The writings on Purgatory were quite intriguing and showed how conceptions of it appeared and changed over time. We are told that in the days and weeks after death, God granted permission to some souls to leave Purgatory and return to Earth to "solicit aid from relatives in a brief apparition". Le Goff then notes that it was believed that the color of apparitions of condemned souls indicated how much penance they had done. If the spectral figure is a third to a half white then that means more suffrage is needed.
At least twice Le Goff contrasts an antithesis in the minds of Romans vs. medieval clerics. The Roman imagination, he says, was concerned with urbs vs. rus, that is, the city vs. the countryside. But in the minds of medieval clerics the important contrast was nature vs. culture which is to say that which is wild (e.g. - the ocean and the forests) vs. that which was built, cultivated, and inhabited (cities, villages, etc.)
It took me a bit to grok the distinction. For the Romans both the city and the country were places populated by people but they had their own modes of living. By contrast the minds of medieval clerics saw humanity in one place but not the other.

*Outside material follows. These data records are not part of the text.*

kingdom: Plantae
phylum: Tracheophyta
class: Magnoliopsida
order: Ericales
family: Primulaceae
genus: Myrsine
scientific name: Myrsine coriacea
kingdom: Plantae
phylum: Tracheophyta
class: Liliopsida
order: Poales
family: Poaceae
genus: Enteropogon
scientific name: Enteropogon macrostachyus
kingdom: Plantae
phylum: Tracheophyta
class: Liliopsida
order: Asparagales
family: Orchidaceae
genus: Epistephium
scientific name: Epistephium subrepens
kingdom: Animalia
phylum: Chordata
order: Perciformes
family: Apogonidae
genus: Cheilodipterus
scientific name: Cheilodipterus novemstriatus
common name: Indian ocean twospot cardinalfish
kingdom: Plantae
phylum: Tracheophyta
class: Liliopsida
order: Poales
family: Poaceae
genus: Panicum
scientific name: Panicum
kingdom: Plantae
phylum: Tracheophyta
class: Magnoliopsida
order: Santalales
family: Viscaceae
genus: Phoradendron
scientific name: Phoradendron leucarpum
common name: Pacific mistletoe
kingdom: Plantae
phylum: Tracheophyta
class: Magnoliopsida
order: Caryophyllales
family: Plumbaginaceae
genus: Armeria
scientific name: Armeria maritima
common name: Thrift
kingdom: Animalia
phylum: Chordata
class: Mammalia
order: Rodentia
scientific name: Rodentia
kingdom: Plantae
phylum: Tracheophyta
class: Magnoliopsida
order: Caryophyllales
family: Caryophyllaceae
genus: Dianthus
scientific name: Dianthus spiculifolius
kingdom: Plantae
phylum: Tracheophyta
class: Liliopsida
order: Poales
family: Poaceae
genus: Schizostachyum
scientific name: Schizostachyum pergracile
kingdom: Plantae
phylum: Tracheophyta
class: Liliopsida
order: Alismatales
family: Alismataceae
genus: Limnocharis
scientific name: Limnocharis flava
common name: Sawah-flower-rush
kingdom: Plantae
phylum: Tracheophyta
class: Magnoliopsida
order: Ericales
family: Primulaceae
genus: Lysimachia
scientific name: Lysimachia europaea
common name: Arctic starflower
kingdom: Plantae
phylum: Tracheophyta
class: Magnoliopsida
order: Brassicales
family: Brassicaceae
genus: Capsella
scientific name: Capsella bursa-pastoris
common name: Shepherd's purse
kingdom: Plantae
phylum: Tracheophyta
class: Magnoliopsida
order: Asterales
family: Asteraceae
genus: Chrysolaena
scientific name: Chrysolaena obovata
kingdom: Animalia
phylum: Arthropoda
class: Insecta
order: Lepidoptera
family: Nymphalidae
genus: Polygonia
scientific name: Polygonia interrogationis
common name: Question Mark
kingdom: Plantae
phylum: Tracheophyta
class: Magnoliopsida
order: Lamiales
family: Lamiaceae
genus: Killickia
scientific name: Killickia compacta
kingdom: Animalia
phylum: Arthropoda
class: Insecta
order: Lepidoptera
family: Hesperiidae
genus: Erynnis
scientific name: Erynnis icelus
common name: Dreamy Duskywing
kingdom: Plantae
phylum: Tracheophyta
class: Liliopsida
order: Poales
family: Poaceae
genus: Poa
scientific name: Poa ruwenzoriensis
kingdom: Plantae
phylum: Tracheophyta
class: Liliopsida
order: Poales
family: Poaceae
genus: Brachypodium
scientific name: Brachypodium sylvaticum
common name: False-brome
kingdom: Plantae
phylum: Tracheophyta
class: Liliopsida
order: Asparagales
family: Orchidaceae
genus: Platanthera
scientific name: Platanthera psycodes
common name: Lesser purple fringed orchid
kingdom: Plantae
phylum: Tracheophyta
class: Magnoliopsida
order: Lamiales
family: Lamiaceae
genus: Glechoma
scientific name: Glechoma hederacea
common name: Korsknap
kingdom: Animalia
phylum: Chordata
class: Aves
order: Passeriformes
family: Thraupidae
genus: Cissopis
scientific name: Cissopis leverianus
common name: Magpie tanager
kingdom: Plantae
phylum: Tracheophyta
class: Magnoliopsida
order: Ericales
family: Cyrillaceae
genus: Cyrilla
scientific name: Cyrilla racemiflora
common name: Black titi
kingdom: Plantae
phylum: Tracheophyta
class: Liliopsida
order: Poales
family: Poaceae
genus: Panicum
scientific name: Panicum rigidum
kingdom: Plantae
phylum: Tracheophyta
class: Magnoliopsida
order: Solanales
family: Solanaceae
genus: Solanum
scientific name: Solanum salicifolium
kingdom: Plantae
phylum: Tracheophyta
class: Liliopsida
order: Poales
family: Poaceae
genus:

I will note that an early essay explained how the forest took the place of the desert in the European Christian imagination.
But this distinction is tossed out more as trivia and never really justified or fully integrated into much of anything.
There was a lot of interesting stuff here but the book simply has this scattershot feel to it instead of offering a throughline. I would love to read more about each of the individual topics here at greater length with more examples from the Middle Ages and, because I am not a historian of that time, perhaps analogies to my own era. Some good food for thought but I need something more.